CROA — Credit Repair Organizations Act

A federal law that regulates credit repair companies. It bans them from charging upfront fees, making false promises, and requires written contracts with a 3-day cancellation right.

Why it matters

CROA protects you from credit repair scams. If a company demands payment before doing any work, they're likely violating federal law. Legitimate companies charge after results.

Example

A company says 'Pay $500 upfront and we'll remove all negative items guaranteed.' That violates CROA on two counts: upfront fees and guaranteed results. Legitimate companies charge monthly after work begins.

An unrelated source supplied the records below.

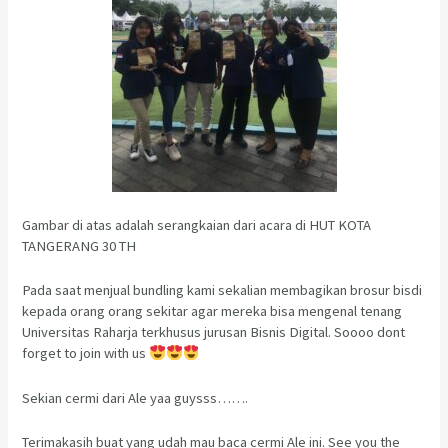
Gambar di atas adalah serangkaian dari acara di HUT KOTA
TANGERANG 30 TH
Pada saat menjual bundling kami sekalian membagikan brosur bisdi
kepada orang orang sekitar agar mereka bisa mengenal tenang
Universitas Raharja terkhusus jurusan Bisnis Digital. Soooo dont
forget to join with us
Sekian cermi dari Ale yaa guysss…….
Terimakasih buat yang udah mau baca cermi Ale ini. See you the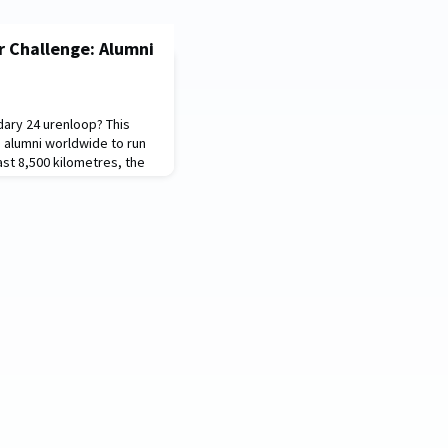
r Challenge: Alumni
ry 24 urenloop? This
s alumni worldwide to run
ast 8,500 kilometres, the
overed last year. 📅
erever you are in the
, we are raising money for
d. The goal? To raise as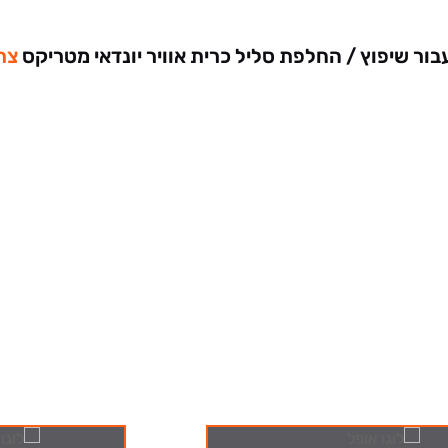
ר שיפוץ / החלפת סליל כרית אוויר יונדאי מטריקס
צר
מבצעים שלנו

FCRA — Fair Credit Reporting Act

The federal law that regulates how credit bureaus collect, share, and use your information. It gives you the right to see your report, dispute errors, and limit who can access it.

Why it matters

FCRA is the legal basis for disputing errors on your credit report. Bureaus must investigate within 30 days and remove inaccurate information. You can sue if they violate your rights.

Example

You dispute an incorrect collection on your Equifax report. Under FCRA, Equifax has 30 days to investigate. If they can't verify it, they must remove it. If they ignore your dispute, you can sue for damages.

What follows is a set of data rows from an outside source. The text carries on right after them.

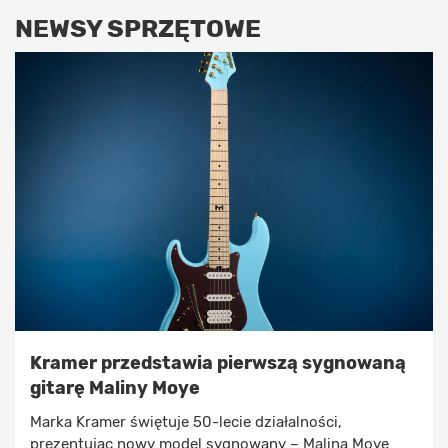
NEWSY SPRZĘTOWE
Kramer przedstawia pierwszą sygnowaną
gitarę Maliny Moye
Marka Kramer świętuje 50-lecie działalności,
prezentując nowy model sygnowany – Malina Moye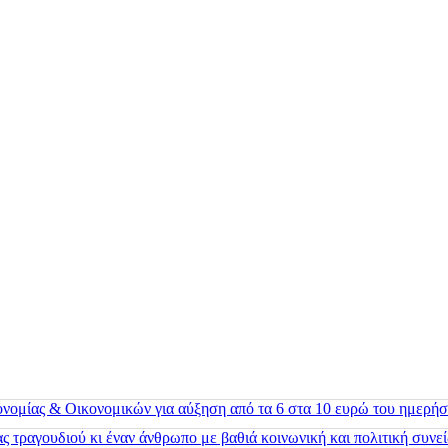
ονομίας & Οικονομικών για αύξηση από τα 6 στα 10 ευρώ του ημερήσ
 τραγουδιού κι έναν άνθρωπο με βαθιά κοινωνική και πολιτική συνε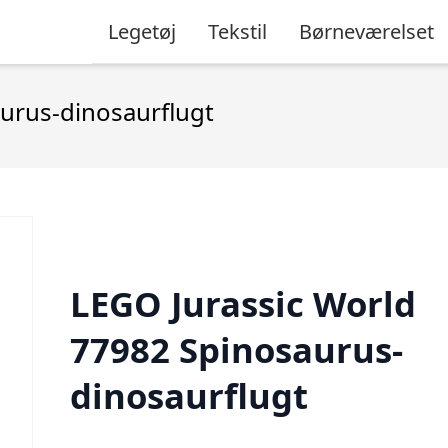
Legetøj
Tekstil
Børneværelset
urus-dinosaurflugt
LEGO Jurassic World
77982 Spinosaurus-
dinosaurflugt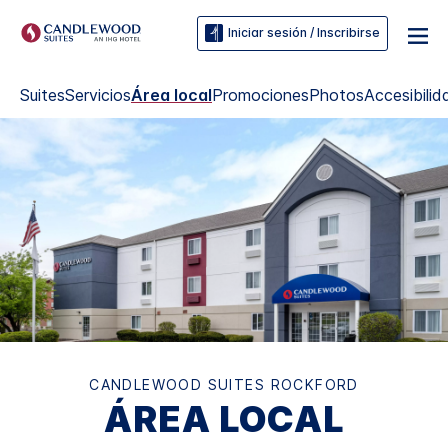
Iniciar sesión / Inscribirse
Suites
Servicios
Área local
Promociones
Photos
Accesibilid
CANDLEWOOD SUITES
ROCKFORD
ÁREA LOCAL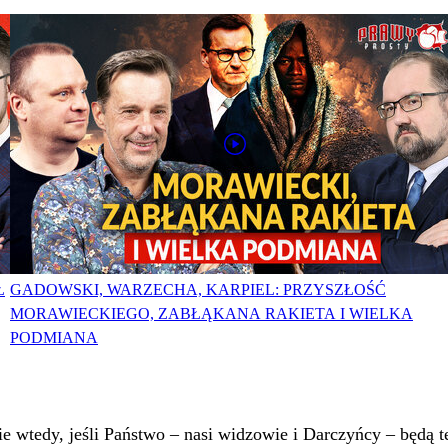
Ł
GADOWSKI, WARZECHA, KARPIEL: PRZYSZŁOŚĆ
MORAWIECKIEGO, ZABŁĄKANA RAKIETA I WIELKA
PODMIANA
 wtedy, jeśli Państwo – nasi widzowie i Darczyńcy – będą te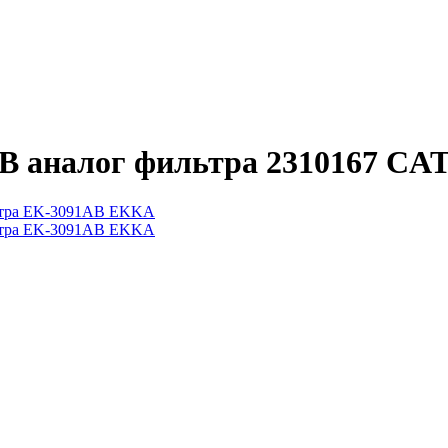
B аналог фильтра 2310167 C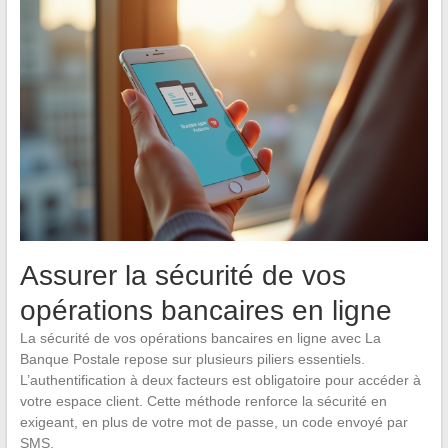
Assurer la sécurité de vos
opérations bancaires en ligne
La sécurité de vos opérations bancaires en ligne avec La
Banque Postale repose sur plusieurs piliers essentiels.
L’authentification à deux facteurs est obligatoire pour accéder à
votre espace client. Cette méthode renforce la sécurité en
exigeant, en plus de votre mot de passe, un code envoyé par
SMS.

FDCPA — Fair Debt Collection Practices Act

A federal law that limits what debt collectors can do. They can't call before 8am or after 9pm, can't harass you, can't lie, and must stop contacting you if you request in writing.

Why it matters

Knowing your FDCPA rights stops abusive collection tactics. If a collector violates the law, you can sue for up to $1,000 per violation plus attorney fees.

Example

A collector calls your workplace 3 times after you told them not to. That's 3 FDCPA violations. You hire a consumer attorney (free — they get paid by the collector). The collector settles for $3,000.

Debt & Recovery

Charge-Off

When a creditor declares your debt a loss after 180 days of nonpayment and removes it from their books. But you still owe the money — they just stop expecting to collect it themselves.

Why it matters

A charge-off is one of the most damaging entries on your credit report and stays for 7 years. The debt is usually sold to a collection agency who will pursue you for it.

Example

You stop paying your $4,000 credit card. After 180 days, the bank charges it off and sells the debt to a collector for $800. The collector now contacts you demanding the full $4,000 (they profit from what they collect above $800).

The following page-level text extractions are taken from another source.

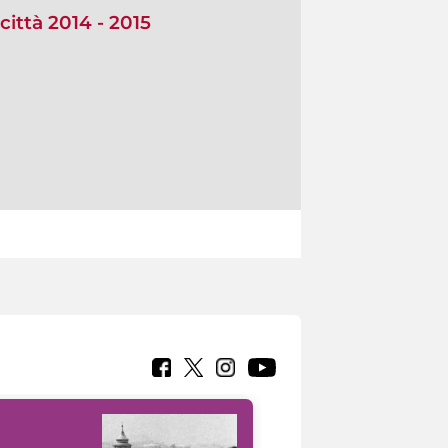
città 2014 - 2015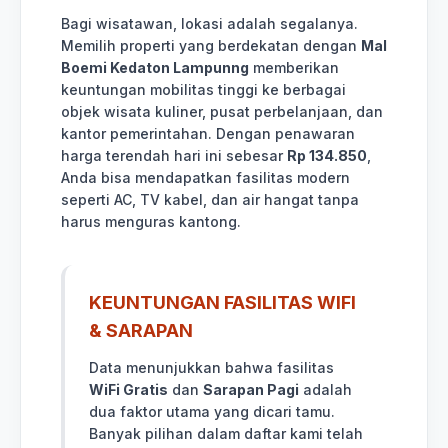
Bagi wisatawan, lokasi adalah segalanya.
Memilih properti yang berdekatan dengan
Mal
Boemi Kedaton Lampunng
memberikan
keuntungan mobilitas tinggi ke berbagai
objek wisata kuliner, pusat perbelanjaan, dan
kantor pemerintahan. Dengan penawaran
harga terendah hari ini sebesar
Rp 134.850
,
Anda bisa mendapatkan fasilitas modern
seperti AC, TV kabel, dan air hangat tanpa
harus menguras kantong.
KEUNTUNGAN FASILITAS WIFI
& SARAPAN
Data menunjukkan bahwa fasilitas
WiFi Gratis
dan
Sarapan Pagi
adalah
dua faktor utama yang dicari tamu.
Banyak pilihan dalam daftar kami telah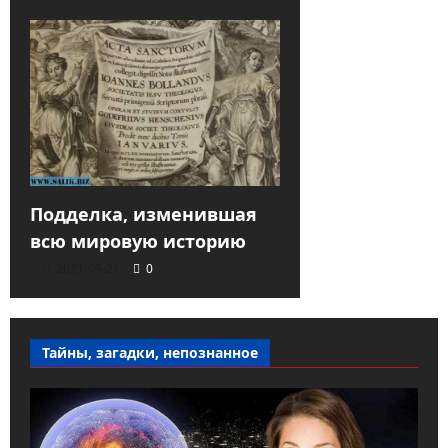
Подделка, изменившая
всю мировую историю
2021-09-21
0
Тайны, загадки, непознанное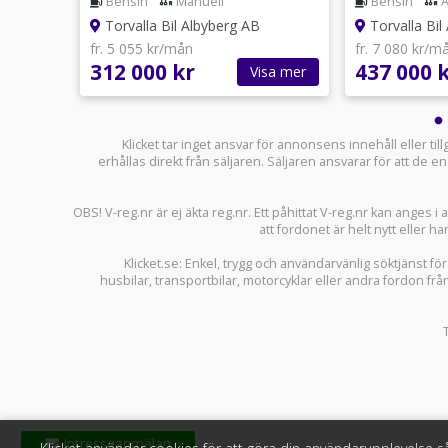
utomat
Bensin
Manuell
Bensin
Torvalla Bil Albyberg AB
Torvalla Bil
fr. 5 055 kr/mån
fr. 7 080 kr/m
312 000 kr
437 000 
sa mer
Visa mer
Klicket tar inget ansvar för annonsens innehåll eller ti
erhållas direkt från säljaren. Säljaren ansvarar för att de
OBS! V-reg.nr är ej äkta reg.nr. Ett påhittat V-reg.nr kan anges 
att fordonet är helt nytt eller ha
Klicket.se
: Enkel, trygg och användarvänlig söktjänst fö
husbilar
,
transportbilar
,
motorcyklar
eller andra fordon frå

Collections — Debt Collections

When an unpaid debt is transferred or sold to a third-party collection agency that specializes in recovering the money. Collection accounts appear on your credit report for 7 years.

Why it matters

Even a $50 collection account can drop your score 50-100 points. Some newer FICO models (FICO 9) ignore paid collections, but many lenders still use older models.

Example

An old $200 gym bill goes to collections. It appears on all 3 credit reports and drops your 720 score to 640. Paying it helps with newer scoring models but under FICO 8 (still widely used), a paid collection still hurts.

Credit Cards

Balance Transfer — Credit Card Balance Transfer

Moving debt from one credit card to another, usually to take advantage of a lower interest rate (often 0% for 12-21 months). There's typically a 3-5% transfer fee.

Why it matters

A 0% balance transfer can save hundreds in interest and help you pay down debt faster. But you must pay off the balance before the promotional period ends, or the rate jumps.

Example

You owe $8,000 at 22% APR ($147/month in interest). You transfer to a 0% APR card with a 3% fee ($240). For 18 months, $0 interest. If you pay $444/month, you're debt-free before the promo ends.

Minimum Payment — Minimum Payment Due

The smallest amount you must pay each month to keep your account in good standing — usually 1-3% of the balance or $25, whichever is more. Paying only this amount keeps you in debt for years.

Why it matters

Minimum payments are designed to keep you paying interest as long as possible. On a $5,000 balance at 22%, minimum payments would take 20+ years and cost over $8,000 in interest.

Example

You owe $5,000 at 22% APR. Minimum payment: $100/month. At that rate, it takes 9 years to pay off and you pay $5,840 in interest — more than you originally borrowed.